Loetz Vase Franz Hofstötter PG 358 um 1900

SKU 1598 Schlagwort

Kleine Vase, Entwurf Franz Hofstötter, Ausführung Johann Loetz Witwe für E. Bakalowits Söhne, Dekor Phänomen Genre 358, um 1900

  • Höhe: 6.5cm, Breite: 3.5cm, Tiefe: 3.5cm
  • 1899 bis 1900
    Technik: Glas, formgeblasen, reduziert und irisierend
    Provenienz: Privatbesitz, Wien

    Lit.: E. Ploil, H. Ricke u.a. (Hg.), „Loetz – Böhmisches Glas 1880-1940“, Band 2, Musterschnitte, München 1989, Musterschnitt 85/3864, S. 286

    8.900,00 inkl.
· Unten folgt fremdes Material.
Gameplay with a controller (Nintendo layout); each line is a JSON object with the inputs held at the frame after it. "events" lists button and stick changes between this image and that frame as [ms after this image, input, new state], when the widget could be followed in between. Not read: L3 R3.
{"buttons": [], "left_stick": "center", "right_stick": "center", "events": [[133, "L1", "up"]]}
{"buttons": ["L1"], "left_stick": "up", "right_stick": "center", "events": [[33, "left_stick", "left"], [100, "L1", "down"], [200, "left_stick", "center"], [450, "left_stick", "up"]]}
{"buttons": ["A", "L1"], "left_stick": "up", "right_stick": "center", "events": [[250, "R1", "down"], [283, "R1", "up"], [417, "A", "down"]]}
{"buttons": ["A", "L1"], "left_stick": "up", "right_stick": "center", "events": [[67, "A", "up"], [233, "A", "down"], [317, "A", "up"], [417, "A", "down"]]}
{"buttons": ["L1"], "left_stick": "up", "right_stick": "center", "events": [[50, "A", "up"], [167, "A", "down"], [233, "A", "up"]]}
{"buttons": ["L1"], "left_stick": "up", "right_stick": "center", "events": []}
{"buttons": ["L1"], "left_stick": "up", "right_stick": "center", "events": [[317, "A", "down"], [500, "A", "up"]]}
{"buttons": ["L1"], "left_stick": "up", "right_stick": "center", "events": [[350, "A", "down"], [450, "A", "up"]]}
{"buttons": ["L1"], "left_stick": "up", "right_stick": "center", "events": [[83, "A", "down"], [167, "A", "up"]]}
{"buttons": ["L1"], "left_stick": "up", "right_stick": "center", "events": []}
MWSt.
    Preis auf Anfrage
    SKU 1598 Schlagwort
    Beschreibung

    Die kleine Vase von außergewöhnlich kompakten Proportionen mit runder Basis und quadratischer Mündung trägt den Dekor Phänomen Genre 358, der von Franz Hofstötter für die Pariser Weltausstellung entworfen wurde. Der Dekor ist charakteristisch für seine stilisierten, naturassoziativen Kompositionen, die in vereinfachter Form landschaftliche Stimmungen evozieren.
    Das Glas ist mit dünnem Opalglasunterfang und farbloser Deckschicht gearbeitet, breit mit farblos geädertem Silbergelb umsponnen und unregelmäßig verzogen. Unterhalb der Mündung zieht sich eine orangerote Aufschmelzung mit Silbergelb in kurzen Zungen über die Wandung, während über dem Boden eine dunkelbraune, ebenfalls in Zungen auslaufende Aufschmelzung mit Silbergelb erscheint. Die Oberfläche ist irisiert; horizontale Farbzonen, die vom dunklen Grund über bläuliche und gelbe Töne bis zu glühendem Rot übergehen, verstärken die Assoziation eines fernen Horizonts unter rötlich leuchtendem Himmel.

    Künstler

    Franz Hofstötter (München 1871 – 1958 Bachern) war ein deutscher Maler, Bildhauer, Architekt, Glasmaler und Kunstgewerbler. Nach dem Besuch der Kunstgewerbeschule München, studierte er 1890-93 an der Akademie München, unter anderem bei Gabriel von Hackl und Wilhelm von Ruemann. In den Jahren 1894 bis zum Ersten Weltkrieg machte sich Hofstötter einen Namen mit Entwürfen für Kirchenfenster und gesamte Kirchenausstattungen.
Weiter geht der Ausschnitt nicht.